Der ökologische Fußabdruck ist im Vergleich zu einem Badeurlaub in Asien oder einer Fotosafari in Afrika sehr gering. „Ein Badeurlauber verursacht bei einer Fernreise mehr CO2 - je nach Entfernung - als ein Skiurlauber in den Alpen inklusive der Benützung von Liftanlagen, Beschneiungstechniken und Wellnessangeboten in seinem Hotel. Damit ist klar: wer das Klima schützen will, holt die Menschen zu uns in die Alpen anstatt sie mangels Angebot auf Fernreisen zu schicken“, sagt Helmut Wallner, Bürgermeister von Hinterstoder (ÖVP).

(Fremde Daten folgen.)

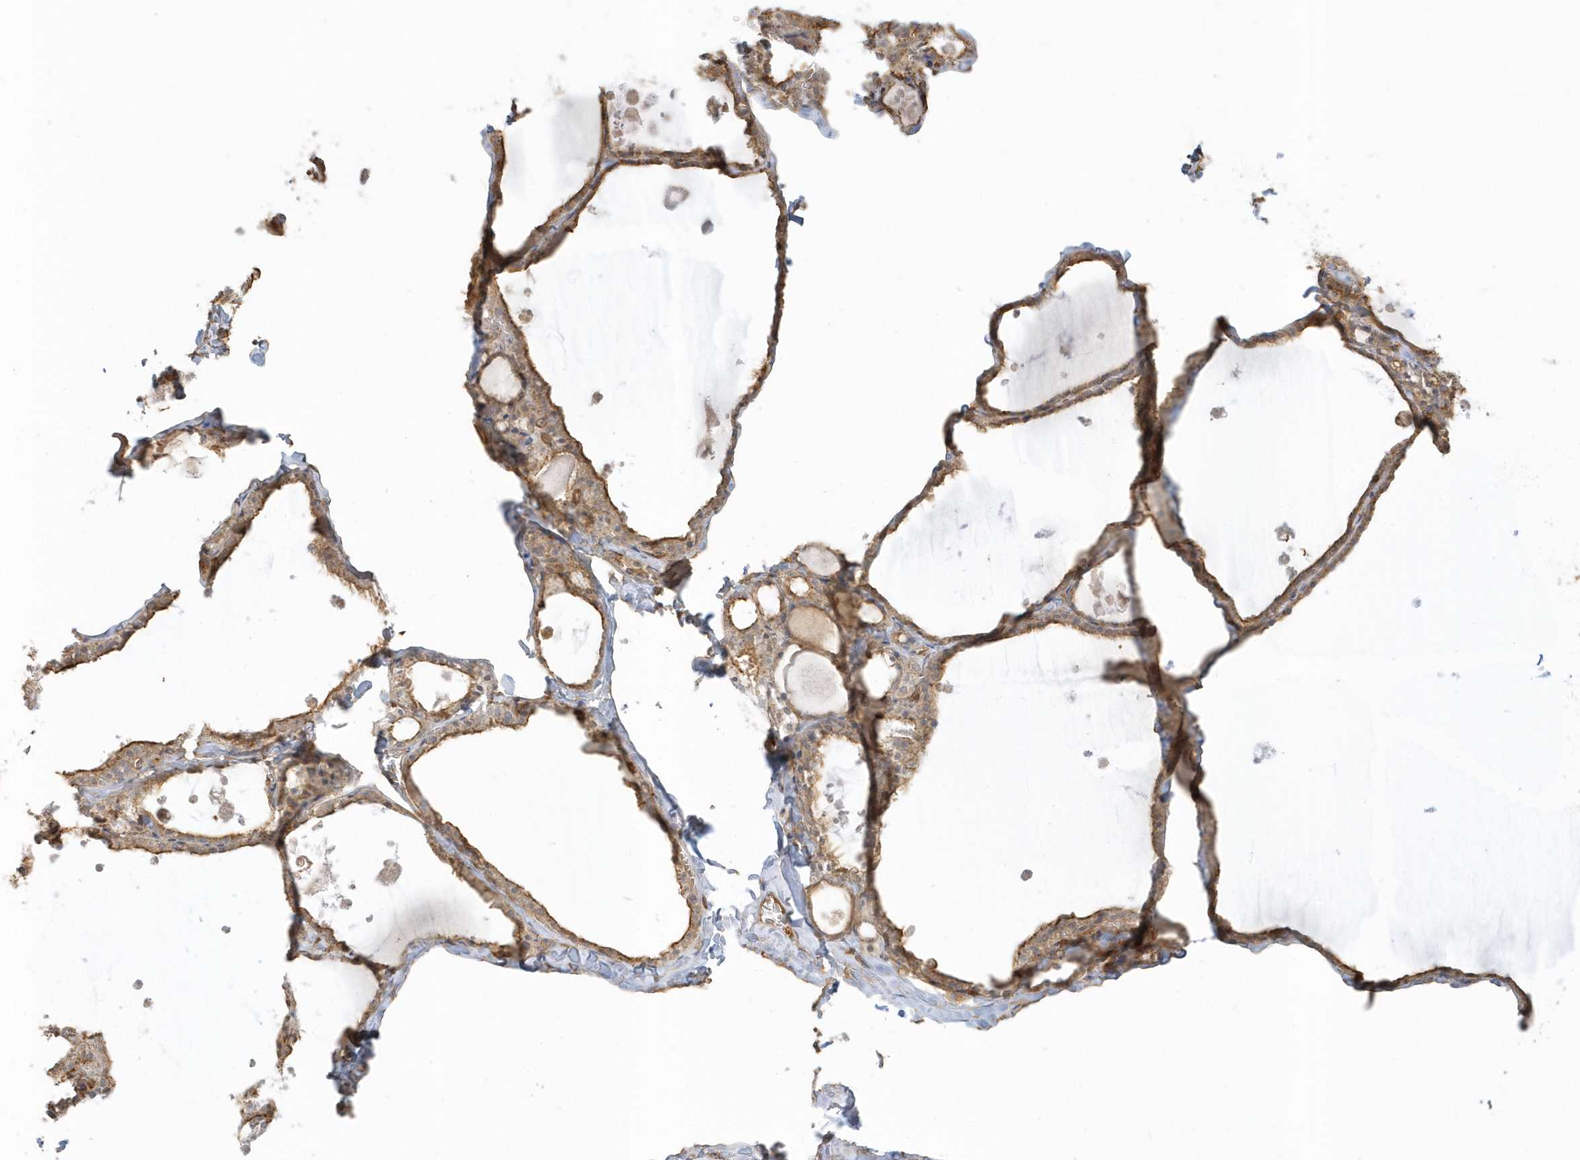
{"staining": {"intensity": "moderate", "quantity": ">75%", "location": "cytoplasmic/membranous"}, "tissue": "thyroid gland", "cell_type": "Glandular cells", "image_type": "normal", "snomed": [{"axis": "morphology", "description": "Normal tissue, NOS"}, {"axis": "topography", "description": "Thyroid gland"}], "caption": "High-magnification brightfield microscopy of unremarkable thyroid gland stained with DAB (3,3'-diaminobenzidine) (brown) and counterstained with hematoxylin (blue). glandular cells exhibit moderate cytoplasmic/membranous positivity is appreciated in about>75% of cells.", "gene": "ZBTB8A", "patient": {"sex": "male", "age": 56}}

Landespolitik ist als nächstes gefragt

„Über Möglichkeiten für die Umsetzung wird viel diskutiert. Eines ist klar: nachdem die Tunnelvariante vom Tisch ist, muss für alle anderen der Naturschutz teilweise aufgehoben werden. Hier ist zunächst die Landespolitik gefragt, bevor die Bürgermeister in die Detailplanung gehen können“, meinen die Bürgermeisterin von Roßleithen Gabi Dittersdorfer und der Bürgermeister von Klaus Rudolf Mayr.

Überspannung des Naturschutzgebietes Warscheneck ist in der Naturschutzverordnung des Landes untersagt

Das Projekt scheiterte bisher am Naturschutz. Eine Überspannung des Naturschutzgebietes Warscheneck ist in der Naturschutzverordnung des Landes untersagt. Die Verordnung zu ändern sei Zuständigkeit der Landesregierung, konkret von Naturschutzreferent LH-Stv. Manfred Haimbuchner (FPÖ). „Es könnte sein, dass man mit einer Stütze im Naturschutzgebiet auskommt“, betonte Landtagsabgeordneter Christian Dörfel (ÖVP).

Haimbuchner sagte in einem Gespräch mit APA: „Ich kenne noch keine Pläne und kein konkretes Projekt“. Solange der Schutzzweck nicht wegfalle, könne man eine Verordnung nicht abändern. Das sei rechtlich nicht ohne weiteres möglich. Man müsse das verfassungsrechtlich abklären lassen. Er könne sich eine Verbindung von Vorderstoder nach Hinterstoder vorstellen, aber „da ist bis heute nichts passiert“.

Neuer Plan: Gondelbahn als Verbindung

Nachdem eine Tunnel-Variante voriges Jahr scheiterte, ist der Plan nun, eine Seilbahn von Vorderstoder auf die Wurzeralm zu bauen. Die Kosten für die Gondelbahn allein schätzt Dörfel auf 15 bis 20 Millionen Euro. Insgesamt bedürfe es an die 100 Millionen Euro in den kommenden 15 bis 20 Jahren um die Region auszubauen, mit Investitionen in die bestehende Infrastruktur und auch neuen Liften. Man rechnet stark mit dem Engagement der Bergbahnen. Derzeit ergeben Wurzeralm und Hinterstoder zusammen rund 65 Pistenkilometer, danach würden es 100 sein.